Spark/Pyspark Efficiency of Union Window vs Join Window dropDuplicates-CodePudding

I have a task on carrying out a window aggregation across 2 tables/spark dataframes (i.e., looking back and aggregating along t-x days from table 1 based on an input date t from table 2)

I currently have thought of 2 different methods to tackle this issue - to either:

Carry out an outer join between the 2 dataframes (generate A rows) before window aggregation
Carry out a unionByName between the 2 dataframes (generate B rows, where B is always > A, often by ~1.5 - 1.75x) before window aggregation

Also, I'm currently using a workaround for the allowMissingColumns parameter of the unionByName method as my version of spark is currently not updated to ≥ Version 3.1.0. The workaround is based off creating columns in each dataframe that are not present in the other before carrying out unionByName (based off this post).

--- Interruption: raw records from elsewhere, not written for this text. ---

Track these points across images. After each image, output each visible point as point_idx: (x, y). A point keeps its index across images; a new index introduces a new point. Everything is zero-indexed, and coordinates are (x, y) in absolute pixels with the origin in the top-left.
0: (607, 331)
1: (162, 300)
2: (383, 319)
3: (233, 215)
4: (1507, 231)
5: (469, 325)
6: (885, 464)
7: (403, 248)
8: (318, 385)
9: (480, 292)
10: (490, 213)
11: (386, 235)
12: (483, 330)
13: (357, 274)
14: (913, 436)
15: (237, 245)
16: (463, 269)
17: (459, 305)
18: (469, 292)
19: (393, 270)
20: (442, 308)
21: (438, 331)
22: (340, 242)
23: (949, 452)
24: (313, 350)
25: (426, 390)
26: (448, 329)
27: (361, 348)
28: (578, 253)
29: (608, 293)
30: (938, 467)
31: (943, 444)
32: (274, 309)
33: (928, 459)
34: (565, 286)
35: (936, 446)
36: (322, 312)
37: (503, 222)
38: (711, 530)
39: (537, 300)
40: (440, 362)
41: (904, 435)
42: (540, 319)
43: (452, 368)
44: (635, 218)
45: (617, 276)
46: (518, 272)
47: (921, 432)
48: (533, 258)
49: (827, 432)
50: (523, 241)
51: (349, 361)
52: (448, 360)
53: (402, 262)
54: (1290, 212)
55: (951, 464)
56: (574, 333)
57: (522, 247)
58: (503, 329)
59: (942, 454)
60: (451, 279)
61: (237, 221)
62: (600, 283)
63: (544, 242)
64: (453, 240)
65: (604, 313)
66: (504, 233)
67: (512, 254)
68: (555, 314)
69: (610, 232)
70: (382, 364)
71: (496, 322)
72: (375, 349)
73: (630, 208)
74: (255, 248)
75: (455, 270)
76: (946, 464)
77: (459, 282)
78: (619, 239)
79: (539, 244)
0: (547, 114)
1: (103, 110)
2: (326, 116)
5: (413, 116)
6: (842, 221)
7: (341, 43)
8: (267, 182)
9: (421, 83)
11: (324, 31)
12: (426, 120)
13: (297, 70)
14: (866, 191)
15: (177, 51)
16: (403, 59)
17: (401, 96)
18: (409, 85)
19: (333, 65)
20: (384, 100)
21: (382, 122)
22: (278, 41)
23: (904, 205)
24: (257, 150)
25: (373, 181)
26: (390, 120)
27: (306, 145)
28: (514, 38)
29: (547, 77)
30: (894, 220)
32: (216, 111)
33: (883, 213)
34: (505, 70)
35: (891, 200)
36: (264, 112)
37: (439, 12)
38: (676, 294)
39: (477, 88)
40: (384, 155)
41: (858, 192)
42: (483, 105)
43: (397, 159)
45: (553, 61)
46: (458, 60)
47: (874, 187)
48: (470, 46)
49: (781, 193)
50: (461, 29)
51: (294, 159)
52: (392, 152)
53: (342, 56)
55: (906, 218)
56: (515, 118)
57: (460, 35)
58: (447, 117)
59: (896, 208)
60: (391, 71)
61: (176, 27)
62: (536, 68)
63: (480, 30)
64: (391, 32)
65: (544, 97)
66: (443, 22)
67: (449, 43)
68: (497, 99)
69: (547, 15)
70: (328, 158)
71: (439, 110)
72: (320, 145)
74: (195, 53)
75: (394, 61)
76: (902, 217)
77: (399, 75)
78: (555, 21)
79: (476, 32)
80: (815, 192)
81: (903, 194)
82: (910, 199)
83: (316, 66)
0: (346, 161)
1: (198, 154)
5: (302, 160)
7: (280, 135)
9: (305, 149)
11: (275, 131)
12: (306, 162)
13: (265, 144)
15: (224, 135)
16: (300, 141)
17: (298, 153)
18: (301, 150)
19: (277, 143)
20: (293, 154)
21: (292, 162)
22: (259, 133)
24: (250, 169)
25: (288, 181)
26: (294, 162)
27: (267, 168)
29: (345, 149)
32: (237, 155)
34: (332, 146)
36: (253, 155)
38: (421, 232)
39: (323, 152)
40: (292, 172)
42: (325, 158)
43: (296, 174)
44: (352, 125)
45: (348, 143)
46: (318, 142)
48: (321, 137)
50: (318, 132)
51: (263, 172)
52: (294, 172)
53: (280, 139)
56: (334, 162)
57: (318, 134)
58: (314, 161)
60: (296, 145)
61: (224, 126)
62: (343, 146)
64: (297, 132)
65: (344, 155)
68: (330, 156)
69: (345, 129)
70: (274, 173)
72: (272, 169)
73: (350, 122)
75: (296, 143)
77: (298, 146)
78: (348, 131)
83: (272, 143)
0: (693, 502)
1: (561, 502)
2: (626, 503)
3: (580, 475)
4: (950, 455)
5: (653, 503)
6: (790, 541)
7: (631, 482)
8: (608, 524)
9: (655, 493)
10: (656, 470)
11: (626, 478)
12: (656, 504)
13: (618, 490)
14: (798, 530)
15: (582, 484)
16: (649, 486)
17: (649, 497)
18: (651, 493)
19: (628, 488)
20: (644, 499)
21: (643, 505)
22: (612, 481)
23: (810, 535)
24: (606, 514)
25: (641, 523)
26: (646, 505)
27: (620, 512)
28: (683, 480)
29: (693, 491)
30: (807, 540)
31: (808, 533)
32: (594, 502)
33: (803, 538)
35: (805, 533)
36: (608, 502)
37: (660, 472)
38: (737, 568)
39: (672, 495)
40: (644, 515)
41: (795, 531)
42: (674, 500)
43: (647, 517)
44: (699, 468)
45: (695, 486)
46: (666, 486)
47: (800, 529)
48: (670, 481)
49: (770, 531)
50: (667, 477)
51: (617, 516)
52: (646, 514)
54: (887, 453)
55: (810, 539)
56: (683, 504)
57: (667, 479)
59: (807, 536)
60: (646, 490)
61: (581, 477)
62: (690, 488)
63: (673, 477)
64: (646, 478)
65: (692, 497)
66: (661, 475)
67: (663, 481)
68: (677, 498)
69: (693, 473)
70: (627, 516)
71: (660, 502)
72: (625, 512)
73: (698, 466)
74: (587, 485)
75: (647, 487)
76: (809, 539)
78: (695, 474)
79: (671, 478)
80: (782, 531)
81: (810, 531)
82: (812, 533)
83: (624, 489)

I currently understand that join operations in spark is generally inefficient as they tend to have to order and shuffle the dataset before combining, whereas union operations directly combine the datasets. However, in my scenario, as the union method outputs a larger dataframe than the join method (B > A), would a window aggregation on a larger dataset kind of negate the benefits reaped by a faster union method, where overall the join method might be faster? (in terms of scalability)

**P.S. The join method also includes an additional dropDuplicates step for one of the columns post window aggregation

CodePudding user response：

You concerns are legit. But the answer would depend on your data size/ structure. Only trying out both methods you would know for sure which is better in your case. For different situations, you would have different answers.

From the first glance, I would tell that "Union Window" would be better, the other one ("Join Window dropDuplicates") contains 2 additional resource-intensive transformations - join and dropDuplicates.

Also, pay attention to whether your windows are well partitioned. If they don't create skewed windows (some containing low number of rows while other - huge) in the bigger (unionized) dataframe, then you seem safe choosing "union window".